Quite some time ago, I read a book written by health guru Dr. Andrew Weil. In the beginning of the book, he talks about stomping through some jungle somewhere and stopping for the evening. He heated a pot of water, and dumped in a packet of hot chocolate mix, the sort that you can buy in markets anywhere which is made of chemicals, cocoa, and dehydrated milk. He said that there was something very comforting about the familiar experience of drinking this sort of concoction, even though he knew that it wasn't good for him.
For those who don't know, Dr. Weil has written books about integrative medicine and also talks about things like "energy medicine" and eating whole foods. He was talking about avoiding processed foods long before it became the "in" thing to do. He advocates preventative medicine and natural healing where possible, but encourages radical medical intervention and treatment where necessary. He nicely straddles the divide between science and looking to nature for cures.
As one might imagine, Dr. Weil doesn't recommend that we eat things like processed foods or chemical additives like artificial sweeteners. That being said, even he understands the emotional and cultural connections that we have to the non-nutritive or potentially damaging foods we grow up with. That's why he included the passage about drinking the powdered chocolate in the jungle.
Today, I sampled a fragment of a Ruffles potato chip that my husband had leftover from his lunch and I was reminded of Dr. Weil's experience. It thought it tasted strange and not particularly good. Frankly, it was awful to me. That being said, I did find it familiar and emotionally sustaining at the same time. There was something about the weird oily texture and the flavor which must only come from Ruffles fry vats. I could easily see eating more and deriving comfort from them, not because I was savoring every bite as I do when eating mindfully, but because I could enjoy the crunchiness and the known chemical flavors. The pleasure could not come from the tasting, but from the act of shoveling one after another into my mouth. They felt like something which is not meant to be savored, but to provide a sensory companionship of sorts. The longer the companionship, the more comfort one could have.
Part of the reason I no longer find the taste of this sort of food attractive is that I haven't eaten it for awhile. That's not to say that I don't eat any non-nutritious food, far from it. I have pretzels, chocolate, cookies, and rice crackers all of the time. They're just not made in the same way, particularly in terms of the deep fried aspects. I've never been a fan of deep-fried food, so I wouldn't turn to such things naturally anyway.
The experience of tasting that chip gave me a stronger sense of the difference between compulsive eating (which is done for psychological comfort) and eating for pleasure. I could definitely see why people eat certain foods by the handful without even spending long tasting them. Though I had no desire to eat them compulsively (one fragment was enough), I could imagine doing so and extracting some pleasure from doing so. In fact, I could imagine enjoying it more if I did it more because renewed familiarity would bring about more comfort.
Fortunately, I don't feel drawn to such things anymore and was not tempted on a sensory level. I wasn't tempted on an emotional one either, but I could definitely imagine being so. It's rather like understanding how someone might want to go bungie jumping for the thrill and sense of floating free or bouncing, but never wanting to do so myself.
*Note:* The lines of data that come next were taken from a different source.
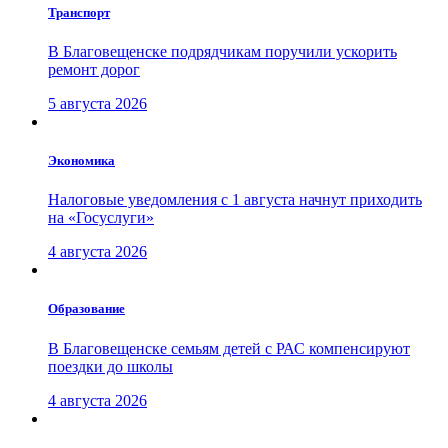
Транспорт
В Благовещенске подрядчикам поручили ускорить
ремонт дорог
5 августа 2026
Экономика
Налоговые уведомления с 1 августа начнут приходить
на «Госуслуги»
4 августа 2026
Образование
В Благовещенске семьям детей с РАС компенсируют
поездки до школы
4 августа 2026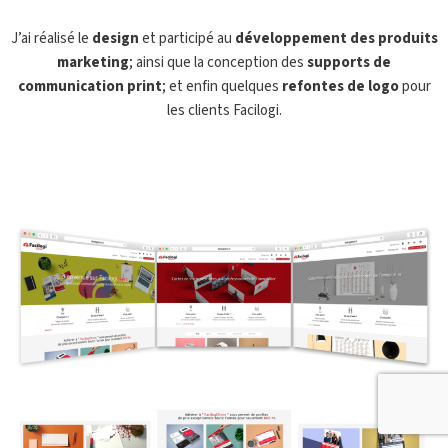
J’ai réalisé le
design
et participé au
développement des produits
marketing
; ainsi que la conception des
supports de
communication print
; et enfin quelques
refontes de logo
pour
les clients Facilogi.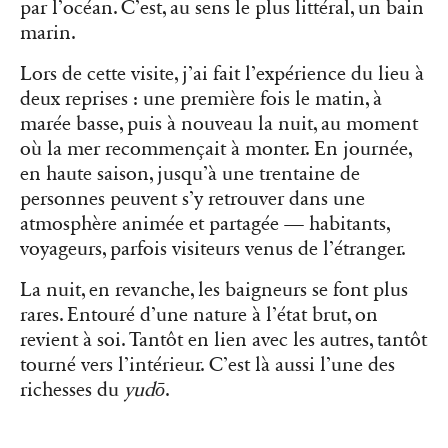
par l’océan. C’est, au sens le plus littéral, un bain
marin.
Lors de cette visite, j’ai fait l’expérience du lieu à
deux reprises : une première fois le matin, à
marée basse, puis à nouveau la nuit, au moment
où la mer recommençait à monter. En journée,
en haute saison, jusqu’à une trentaine de
personnes peuvent s’y retrouver dans une
atmosphère animée et partagée — habitants,
voyageurs, parfois visiteurs venus de l’étranger.
La nuit, en revanche, les baigneurs se font plus
rares. Entouré d’une nature à l’état brut, on
revient à soi. Tantôt en lien avec les autres, tantôt
tourné vers l’intérieur. C’est là aussi l’une des
richesses du
yudō
.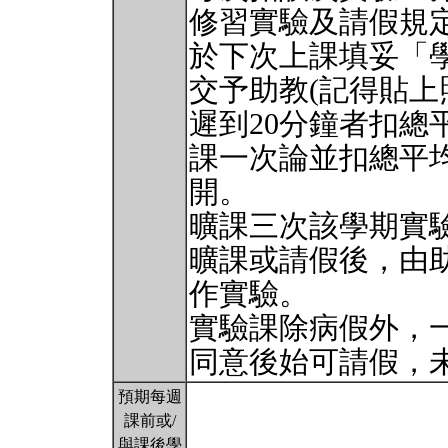
修習實驗及請假規
於下次上課填妥「
交予助教(記得貼上
遲到20分鐘者扣總
課一次論並扣總平均
開。
曠課三次該學期實驗成
曠課或請假後，由
作實驗。
實驗課除病假外，
同意後始可請假，
預期每週
課前或/
與課後學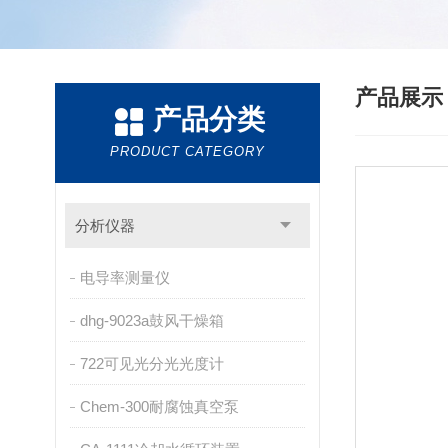
产品展
产品分类
PRODUCT CATEGORY
分析仪器
电导率测量仪
dhg-9023a鼓风干燥箱
722可见光分光光度计
Chem-300耐腐蚀真空泵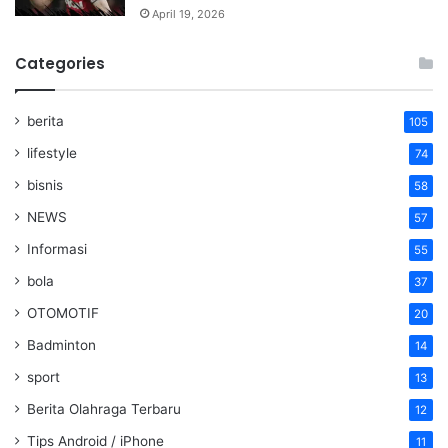
April 19, 2026
Categories
berita
105
lifestyle
74
bisnis
58
NEWS
57
Informasi
55
bola
37
OTOMOTIF
20
Badminton
14
sport
13
Berita Olahraga Terbaru
12
Tips Android / iPhone
11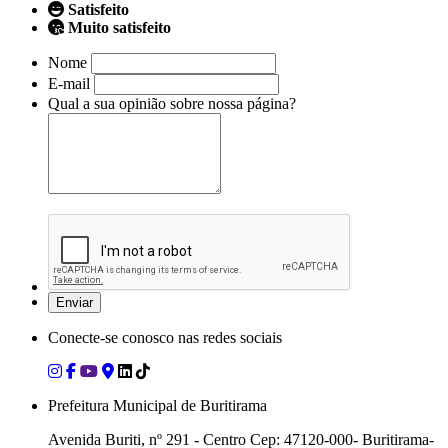
Satisfeito
Muito satisfeito
Nome
E-mail
Qual a sua opinião sobre nossa página?
Conecte-se conosco nas redes sociais
Prefeitura Municipal de Buritirama
Avenida Buriti, nº 291 - Centro Cep: 47120-000- Buritirama-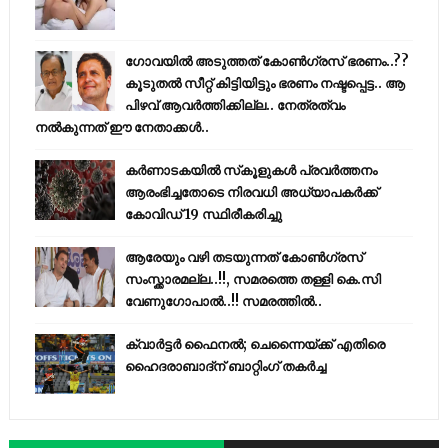
ഗോവയിൽ അടുത്തത് കോൺഗ്രസ് ഭരണം..??
കൂടുതൽ സീറ്റ് കിട്ടിയിട്ടും ഭരണം നഷ്ടപ്പെട്ട.. ആ
പിഴവ് ആവർത്തിക്കില്ല.. നേത്രത്വം
നൽകുന്നത് ഈ നേതാക്കൾ..
കര്‍ണാടകയില്‍ സ്‌കൂളുകള്‍ പ്രവര്‍ത്തനം
ആരംഭിച്ചതോടെ നിരവധി അധ്യാപകര്‍ക്ക്
കോവിഡ് 19 സ്ഥിരീകരിച്ചു
ആരേയും വഴി തടയുന്നത് കോണ്‍ഗ്രസ്
സംസ്ക്കാരമല്ല..!!, സമരത്തെ തള്ളി കെ.സി
വേണുഗോപാൽ..!! സമരത്തിൽ..
ക്വാർട്ടർ ഫൈനൽ; ചെന്നൈയ്ക്ക് എതിരെ
ഹൈദരാബാദ്ന് ബാറ്റിംഗ് തകർച്ച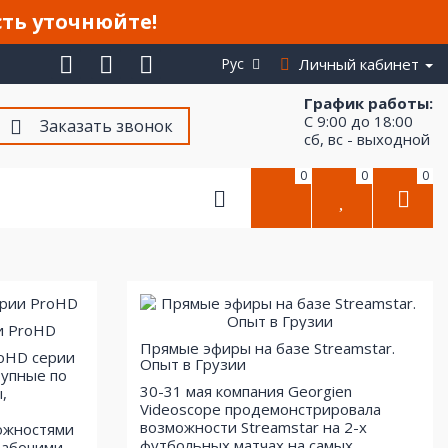
сть уточнюйте!
Рус
Личный кабинет
График работы:
С 9:00 до 18:00
Заказать звонок
сб, вс - выходной
0
0
0
и ProHD
Прямые эфиры на базе Streamstar.
roHD серии
Опыт в Грузии
тупные по
30-31 мая компания Georgien
,
Videoscope продемонстрировала
возможности Streamstar на 2-х
ожностями
футбольных матчах на самых
рабочими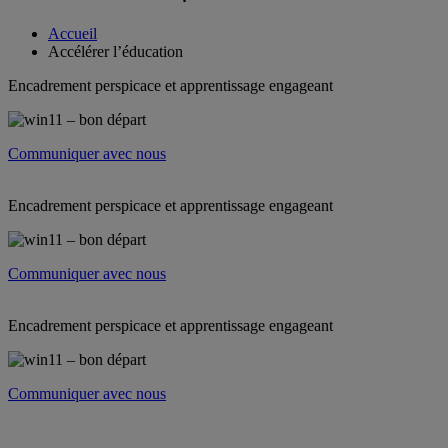
Accueil
Accélérer l’éducation
Encadrement perspicace et apprentissage engageant
Communiquer avec nous
Encadrement perspicace et apprentissage engageant
Communiquer avec nous
Encadrement perspicace et apprentissage engageant
Communiquer avec nous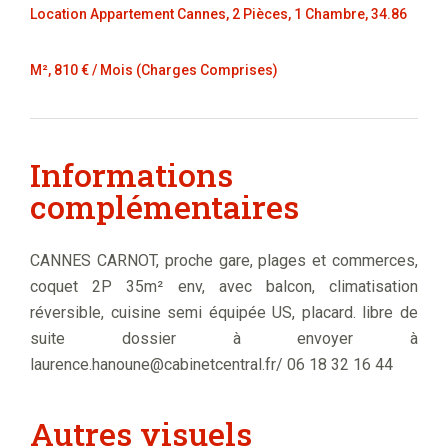
Location Appartement Cannes, 2 Pièces, 1 Chambre, 34.86
M², 810 € / Mois (Charges Comprises)
Informations
complémentaires
CANNES CARNOT, proche gare, plages et commerces,
coquet 2P 35m² env, avec balcon, climatisation
réversible, cuisine semi équipée US, placard. libre de
suite dossier à envoyer à
laurence.hanoune@cabinetcentral.fr/ 06 18 32 16 44
Autres visuels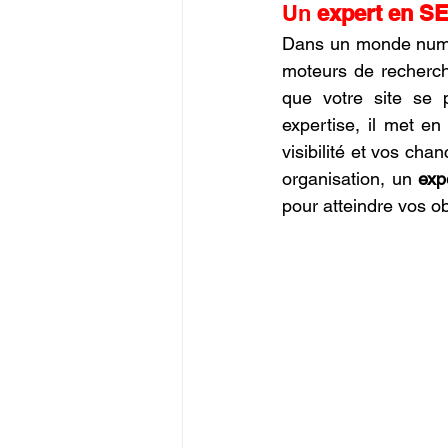
Un 
expert en S
Commerce en Franchise
c
Dans un monde numéri
moteurs de recherche
que votre site se 
CREALITY SPARKX i7 Color 
expertise, il met en
visibilité et vos ch
organisation, un 
exp
pour atteindre vos o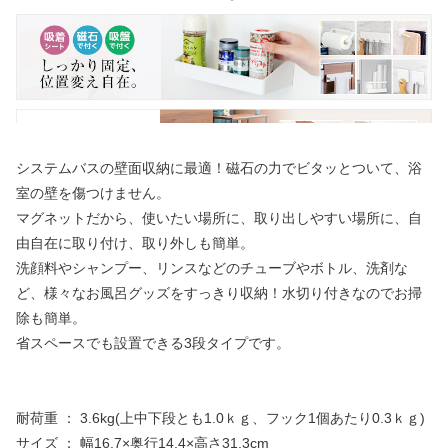
システムバスの壁面収納に最適！磁石の力でビタッとついて、浴
室の壁を傷つけません。
マグネットだから、使いたい場所に、取り出しやすい場所に、自
由自在に取り付け、取り外しも簡単。
洗顔料やシャンプー、リンスなどのチューブやボトル、洗剤な
ど、様々なお風呂グッズをすっきり収納！水切り付きなのでお掃
除も簡単。
省スペースでも設置できる3段タイプです。
耐荷重 ： 3.6kg(上中下段とも1.0ｋｇ、フック1個あたり0.3ｋｇ)
サイズ ： 幅16.7×奥行14.4×高さ31.3cm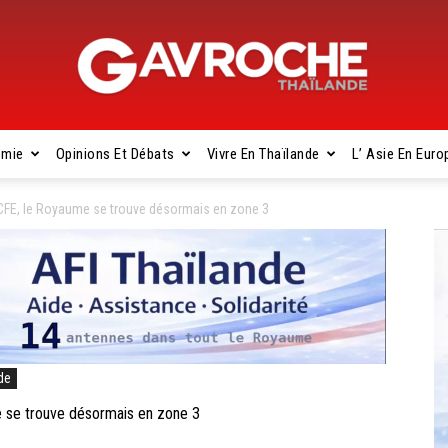
omie
Opinions Et Débats
Vivre En Thaïlande
L’ Asie En Euro
Gavroche
CFE, le Royaume se trouve désormais en zone 3
Thaïlande
de
 se trouve désormais en zone 3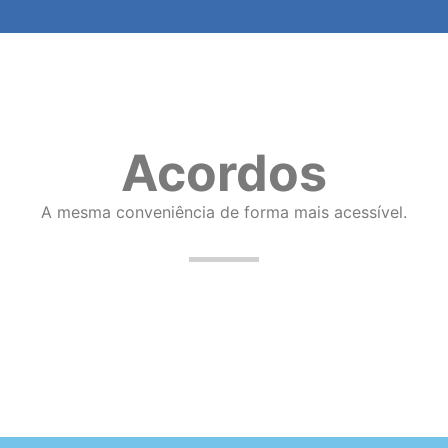
Acordos
A mesma conveniência de forma mais acessível.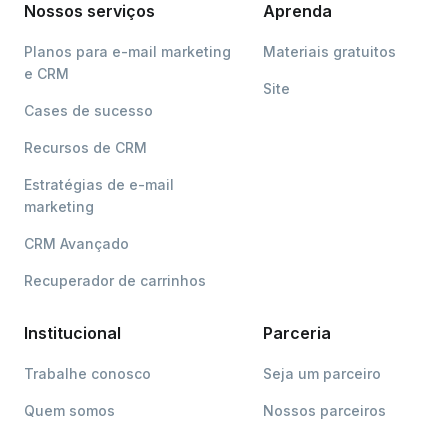
Nossos serviços
Aprenda
Planos para e-mail marketing
Materiais gratuitos
e CRM
Site
Cases de sucesso
Recursos de CRM
Estratégias de e-mail
marketing
CRM Avançado
Recuperador de carrinhos
Institucional
Parceria
Trabalhe conosco
Seja um parceiro
Quem somos
Nossos parceiros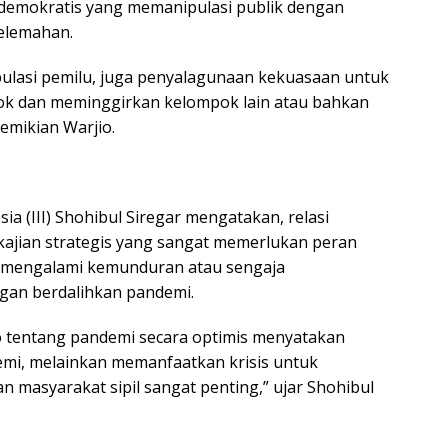
n demokratis yang memanipulasi publik dengan
kelemahan.
ipulasi pemilu, juga penyalagunaan kekuasaan untuk
pok dan meminggirkan kelompok lain atau bahkan
demikian Warjio.
ia (III) Shohibul Siregar mengatakan, relasi
ajian strategis yang sangat memerlukan peran
eh mengalami kemunduran atau sengaja
gan berdalihkan pandemi.
do tentang pandemi secara optimis menyatakan
demi, melainkan memanfaatkan krisis untuk
an masyarakat sipil sangat penting,” ujar Shohibul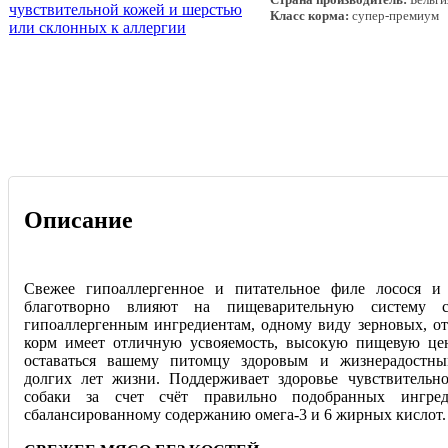
Класс корма:
супер-премиум
Описание
Свежее гипоаллергенное и питательное филе лосося и
благотворно влияют на пищеварительную систему со
гипоаллергенным ингредиентам, одному виду зерновых, от
корм имеет отличную усвояемость, высокую пищевую це
оставаться вашему питомцу здоровым и жизнерадостн
долгих лет жизни. Поддерживает здоровье чувствитель
собаки за счет счёт правильно подобранных ингред
сбалансированному содержанию омега-3 и 6 жирных кислот.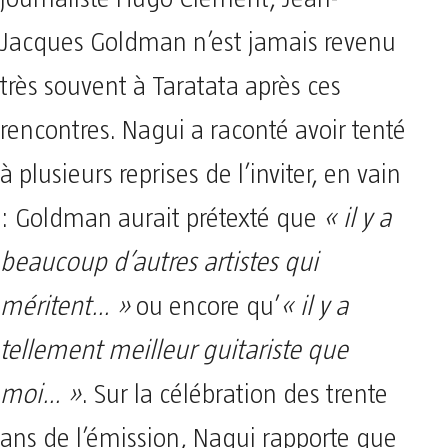
Jacques Goldman n’est jamais revenu
très souvent à Taratata après ces
rencontres. Nagui a raconté avoir tenté
à plusieurs reprises de l’inviter, en vain
: Goldman aurait prétexté que
« il y a
beaucoup d’autres artistes qui
méritent… »
ou encore qu’
« il y a
tellement meilleur guitariste que
moi… »
. Sur la célébration des trente
ans de l’émission, Nagui rapporte que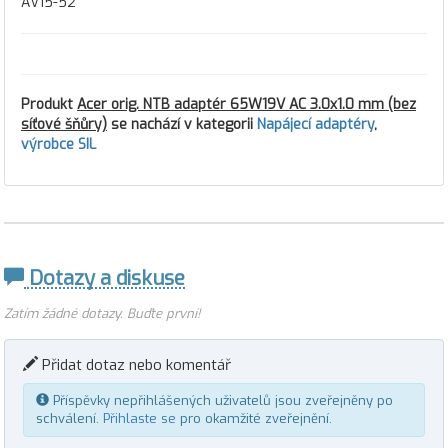
AV15-52
Produkt
Acer orig. NTB adaptér 65W19V AC 3.0x1.0 mm (bez
síťové šňůry)
se nachází v kategorii
Napájecí adaptéry
,
výrobce SIL
Dotazy a diskuse
Zatím žádné dotazy. Buďte první!
Přidat dotaz nebo komentář
Příspěvky nepřihlášených uživatelů jsou zveřejněny po
schválení.
Přihlaste se
pro okamžité zveřejnění.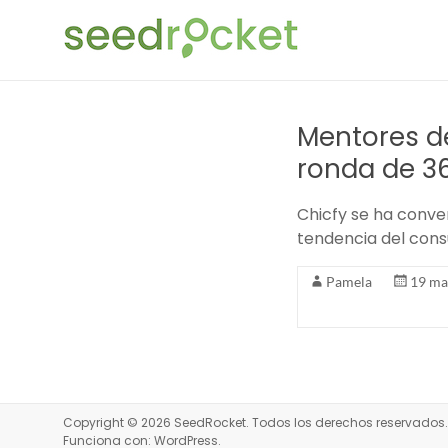
Saltar
SeedRocket
al
contenido
La
primera
aceleradora
Mentores d
que
ronda de 3
nació
en
Chicfy se ha conve
España
tendencia del cons
para
startups
Pamela
19 ma
TIC
en
fase
inicial
Copyright © 2026
SeedRocket
. Todos los derechos reservado
Funciona con:
WordPress
.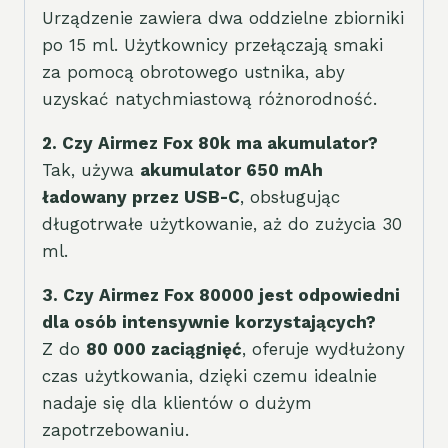
Urządzenie zawiera dwa oddzielne zbiorniki
po 15 ml. Użytkownicy przełączają smaki
za pomocą obrotowego ustnika, aby
uzyskać natychmiastową różnorodność.
2. Czy Airmez Fox 80k ma akumulator?
Tak, używa
akumulator 650 mAh
ładowany przez USB-C
, obsługując
długotrwałe użytkowanie, aż do zużycia 30
ml.
3. Czy Airmez Fox 80000 jest odpowiedni
dla osób intensywnie korzystających?
Z do
80 000 zaciągnięć
, oferuje wydłużony
czas użytkowania, dzięki czemu idealnie
nadaje się dla klientów o dużym
zapotrzebowaniu.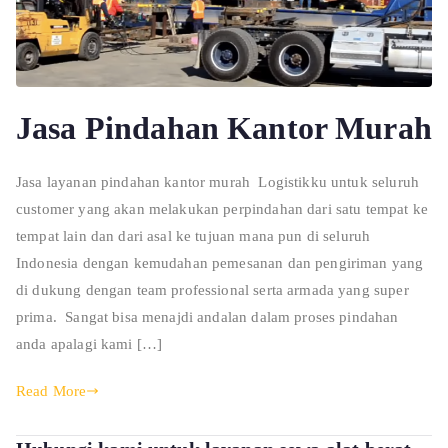
Jasa Pindahan Kantor Murah
Jasa layanan pindahan kantor murah Logistikku untuk seluruh
customer yang akan melakukan perpindahan dari satu tempat ke
tempat lain dan dari asal ke tujuan mana pun di seluruh
Indonesia dengan kemudahan pemesanan dan pengiriman yang
di dukung dengan team professional serta armada yang super
prima. Sangat bisa menajdi andalan dalam proses pindahan
anda apalagi kami […]
Read More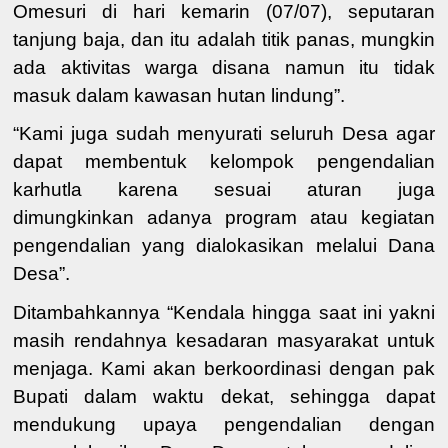
Omesuri di hari kemarin (07/07), seputaran
tanjung baja, dan itu adalah titik panas, mungkin
ada aktivitas warga disana namun itu tidak
masuk dalam kawasan hutan lindung”.
“Kami juga sudah menyurati seluruh Desa agar
dapat membentuk kelompok pengendalian
karhutla karena sesuai aturan juga
dimungkinkan adanya program atau kegiatan
pengendalian yang dialokasikan melalui Dana
Desa”.
Ditambahkannya “Kendala hingga saat ini yakni
masih rendahnya kesadaran masyarakat untuk
menjaga. Kami akan berkoordinasi dengan pak
Bupati dalam waktu dekat, sehingga dapat
mendukung upaya pengendalian dengan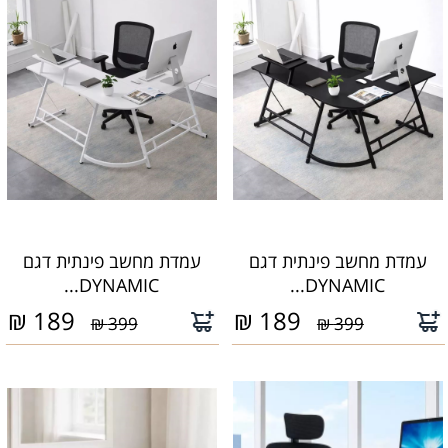
עמדת מחשב פינתית דגם
עמדת מחשב פינתית דגם
DYNAMIC...
DYNAMIC...
₪
189
₪
189
399 ₪
399 ₪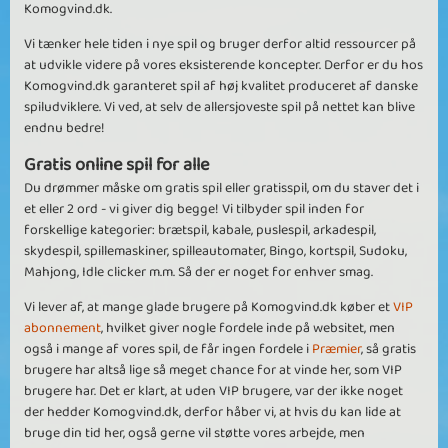
Komogvind.dk.
Vi tænker hele tiden i nye spil og bruger derfor altid ressourcer på
at udvikle videre på vores eksisterende koncepter. Derfor er du hos
Komogvind.dk garanteret spil af høj kvalitet produceret af danske
spiludviklere. Vi ved, at selv de allersjoveste spil på nettet kan blive
endnu bedre!
Gratis online spil for alle
Du drømmer måske om gratis spil eller gratisspil, om du staver det i
et eller 2 ord - vi giver dig begge! Vi tilbyder spil inden for
forskellige kategorier: brætspil, kabale, puslespil, arkadespil,
skydespil, spillemaskiner, spilleautomater, Bingo, kortspil, Sudoku,
Mahjong, Idle clicker m.m. Så der er noget for enhver smag.
Vi lever af, at mange glade brugere på Komogvind.dk køber et
VIP
abonnement
, hvilket giver nogle fordele inde på websitet, men
også i mange af vores spil, de får ingen fordele i
Præmier
, så gratis
brugere har altså lige så meget chance for at vinde her, som VIP
brugere har. Det er klart, at uden VIP brugere, var der ikke noget
der hedder Komogvind.dk, derfor håber vi, at hvis du kan lide at
bruge din tid her, også gerne vil støtte vores arbejde, men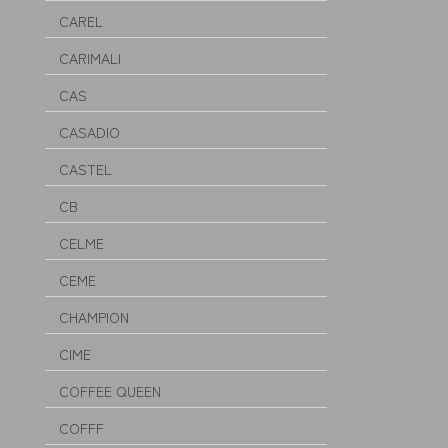
CAREL
CARIMALI
CAS
CASADIO
CASTEL
CB
CELME
CEME
CHAMPION
CIME
COFFEE QUEEN
COFFF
Perhaps mindful eating practices broke me of the joy of compulsive eating, or perhaps practicing calorie counting and portion control did it. Maybe it is just a habit I got out of and don't feel compelled to get back into. I was going to say at this point that I'm not emotionally different than I was a little over a year ago, but that's not actually true. The stress and environment I live in is the same, but the way in which I use (or abuse) food has changed. It's not something I turn to for comfort, though I can still use it for pleasure. I can remember wanting to and being able to gain comfort from compulsive eating, and I hope not to forget that so I can maintain empathy for others.
I think that understanding that we approach the food we use for compulsive eating as opposed to the food we actually enjoy differently is of some value. Perhaps knowing the difference will allow us to try to focus on those specific foods or the manner in which we eat those foods which provide comfort and how we deal with them. It can create awareness which can lead to altering our relationship with such foods, and hopefully end compulsive eating.